I'm trying to dump the whole contents of a certain site using HTMLUnit, but when I try to do this in a certain (rather intrincate) site, I get an empty file (not an empty file per se, but it has an empty head tag, an empty body tag and that's it).
And here's my code:
BufferedWriter writer = new BufferedWriter(new FileWriter(fullOutputPath));
HtmlPage page;
final WebClient webClient = new WebClient(BrowserVersion.INTERNET_EXPLORER_8);
webClient.setCssEnabled(false);
webClient.setPopupBlockerEnabled(true);
webClient.setRedirectEnabled(true);
webClient.setThrowExceptionOnScriptError(false);
webClient.setThrowExceptionOnFailingStatusCode(false);
webClient.setUseInsecureSSL(true);
webClient.setJavaScriptEnabled(true);
page = webClient.getPage(url);
dumpString += page.asXml();
writer.write(dumpString);
writer.close();
webClient.closeAllWindows();
Some people say that I need to introduce a pause in my code, since the page takes a while to load in Google Chrome, but I set long pauses and it doesn't work.
Thanks in advanced.
Just some ideas...
Retrieving that URL with wget
returns a non-trivial HTML file. Likewise running your code with webClient.setJavaScriptEnabled(false)

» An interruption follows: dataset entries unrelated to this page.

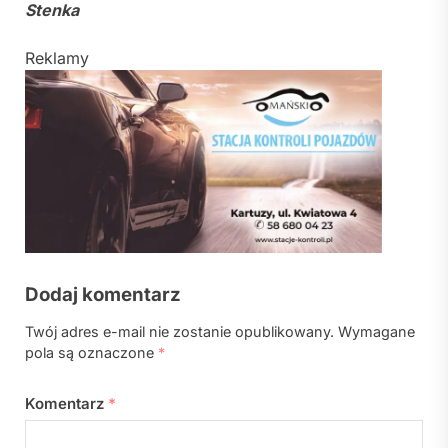
Stenka
Reklamy
Dodaj komentarz
Twój adres e-mail nie zostanie opublikowany.
Wymagane
pola są oznaczone
*
Komentarz
*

. So it's definitely something to do with the Javascript in the page.
With Javascript enabled, I see from the logs that a bunch of Javascript jobs are being queued up, and I get see corresponding errors like this:
EcmaError: lineNumber=[49] column=[0] lineSource=[<no source>] name=[TypeError] sourceName=[https://www.abcdin.cl/js/jquery/jquery-1.4.2.min.js] message=[TypeError: Cannot read property "nodeType" from undefined (https://www.abcdin.cl/js/jquery/jquery-1.4.2.min.js#49)]
com.gargoylesoftware.htmlunit.ScriptException: TypeError: Cannot read property "nodeType" from undefined (https://www.abcdin.cl/js/jquery/jquery-1.4.2.min.js#49)
at
com.gargoylesoftware.htmlunit.javascript.JavaScriptEngine$HtmlUnitContextAction.run(JavaScriptEngine.java:601)
Maybe those jobs are meant to populate your HTML? So when they fail, the resulting HTML is empty?
The error looks strange, as HtmlUnit usually has no issues with JQuery. I suspect the issue is with the code calling that particular line of the JQuery library.